以下的揭露提供了許多不同的實施例或例子,以實施所提供標的的不同特徵。以下描述之構件與安排的特定例子,以簡化本揭露。當然,這些僅僅是例子而不是用以限制本揭露。例如,在說明中,第一特徵形成在第二特徵之上方或之上,這可能包含第一特徵與第二特徵以直接接觸的方式形成的實施例,這也可以包含額外特徵可能形成在第一特徵與第二特徵之間的實施例,這使得第一特徵與第二特徵可能沒有直接接觸。此外,本揭露可能會在各種例子中重複參考數字及/或文字。此重複是為了簡明與清晰的目的,但本身並非用以指定所討論的各種實施例及/或架構之間的關係。The following disclosure provides many different embodiments or examples for implementing different features of the provided subject matter. Specific examples of components and arrangements are described below to simplify the present disclosure. Of course, these are just examples and not intended to limit the present disclosure. For example, in the illustration, a first feature is formed on or over a second feature, which may include embodiments where the first feature is formed in direct contact with the second feature, which may also include that additional features may be formed on the second feature. An embodiment between a feature and a second feature such that the first feature may not be in direct contact with the second feature. In addition, this disclosure may repeat reference numerals and/or text in various instances. This repetition is for the purposes of brevity and clarity, and is not intended, in itself, to specify a relationship between the various embodiments and/or architectures discussed.
再者,在此可能會使用空間相對用語,例如「底下(beneath)」、「下方(below)」、「較低(lower)」、「上方(above)」、「較高(upper)」等等,以方便說明如圖式所繪示之一元件或一特徵與另一(另一些)元件或特徵之關係。這些空間上相對的用語除了涵蓋在圖式中所繪示的方向,也欲涵蓋裝置在使用或操作中不同的方向。設備可能以不同方式定位(例如旋轉90度或在其他方位上),而在此所使用的空間上相對的描述同樣也可以有相對應的解釋。再者,「由...所製成(being made of)」之用語可解讀為「包含(comprising)」或「由...組成(consisting of)」的意思。在本揭露中,「A、B與C之一」之用語解讀為「A、B和/或C」(即A,B,C,A及B,A及C,B及C,或A、B及C),且除非另有說明,否則不解讀為來自A的一種元件、來自B的一種元件以及來自C的一種元件。Furthermore, spatial relative terms may be used here, such as "beneath", "below", "lower", "above", "upper", etc. etc., to facilitate the description of the relationship between one element or a feature and another (other) elements or features as shown in the drawings. These spatially relative terms are intended to cover different orientations of the device in use or operation in addition to the orientation depicted in the figures. The device may be positioned in different ways (eg, rotated 90 degrees or at other orientations), and the spatially relative descriptions used herein should likewise be construed accordingly. Furthermore, the term "being made of" can be interpreted as "comprising" or "consisting of". In this disclosure, the term "one of A, B, and C" is interpreted as "A, B, and/or C" (that is, A, B, C, A and B, A and C, B and C, or A, B, and/or C) B and C), and unless otherwise stated, are not to be read as one element from A, one element from B, and one element from C.

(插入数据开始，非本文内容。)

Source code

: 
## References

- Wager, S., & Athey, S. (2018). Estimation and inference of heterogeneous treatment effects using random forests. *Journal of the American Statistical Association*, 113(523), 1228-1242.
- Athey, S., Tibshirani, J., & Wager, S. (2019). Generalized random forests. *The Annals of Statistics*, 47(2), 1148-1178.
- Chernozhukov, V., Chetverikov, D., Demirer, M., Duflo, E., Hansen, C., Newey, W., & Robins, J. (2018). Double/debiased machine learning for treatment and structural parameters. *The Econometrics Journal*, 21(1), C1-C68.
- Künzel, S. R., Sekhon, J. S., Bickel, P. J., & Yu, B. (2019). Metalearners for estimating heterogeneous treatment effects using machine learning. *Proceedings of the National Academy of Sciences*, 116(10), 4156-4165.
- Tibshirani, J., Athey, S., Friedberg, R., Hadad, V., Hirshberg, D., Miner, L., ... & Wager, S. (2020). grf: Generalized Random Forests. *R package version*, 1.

在一些實施例中,光罩(reticles)儲存在光罩庫(reticle library)中,且將光罩庫保持在真空條件下以避免在光罩上沉積顆粒(particles)與碳氫化合物汙染物(hydrocarbon contamination)。然而,當在微影製程期間使用光罩時,顆粒與碳氫化合物汙染物可能會累積(build up)在光罩上。顆粒與碳氫化合物汙染物可能會損害在晶圓的光阻層上產生的圖案中的臨界尺寸(critical dimension,CD)均勻性(uniformity)。在一些實施例中,從光罩庫擷取光罩之後,以溶劑清潔光罩表面的顆粒與碳氫化合物汙染物。在一些實施例中,在將光罩儲存於光罩庫之前,以溶劑清潔光罩表面的顆粒與碳氫化合物汙染物。如果在儲存光罩之前清潔光罩,以溶劑清潔光罩可能會在光罩庫中引入其他顆粒。如果在從光罩庫擷取光罩之後清潔光罩,以溶劑清潔光罩可能會在微影系統的曝光裝置中引入其他顆粒。此外,以溶劑清潔光罩可能會導致微影製程的長時間延遲。因此,在一些實施例中,光罩係離線(offline)清潔的。從光罩庫擷取光罩,清潔擷取到的光罩,並將光罩再次儲存到光罩庫中。In some embodiments, reticles are stored in a reticle library, and the reticle library is maintained under vacuum conditions to avoid deposition of particles and hydrocarbon contaminants ( Hydrocarbon contamination). However, when the photomask is used during the lithography process, particle and hydrocarbon contamination may build up on the photomask. Particle and hydrocarbon contamination may compromise critical dimension (CD) uniformity in patterns produced on the photoresist layer of the wafer. In some embodiments, after the reticle is retrieved from the reticle library, the surface of the reticle is cleaned of particles and hydrocarbon contamination with a solvent. In some embodiments, the surface of the reticle is cleaned of particles and hydrocarbon contaminants with a solvent prior to storing the reticle in the reticle library. Solvent cleaning the reticle may introduce additional particles into the reticle library if the reticle is cleaned prior to storage. If the reticle is cleaned after it has been retrieved from the reticle library, cleaning the reticle with a solvent may introduce additional particles into the exposure device of the lithography system. In addition, cleaning the photomask with solvents may cause long delays in the lithography process. Thus, in some embodiments, the reticle is cleaned offline. Retrieve the reticle from the reticle library, clean the retrieved reticle, and store the reticle in the reticle library again.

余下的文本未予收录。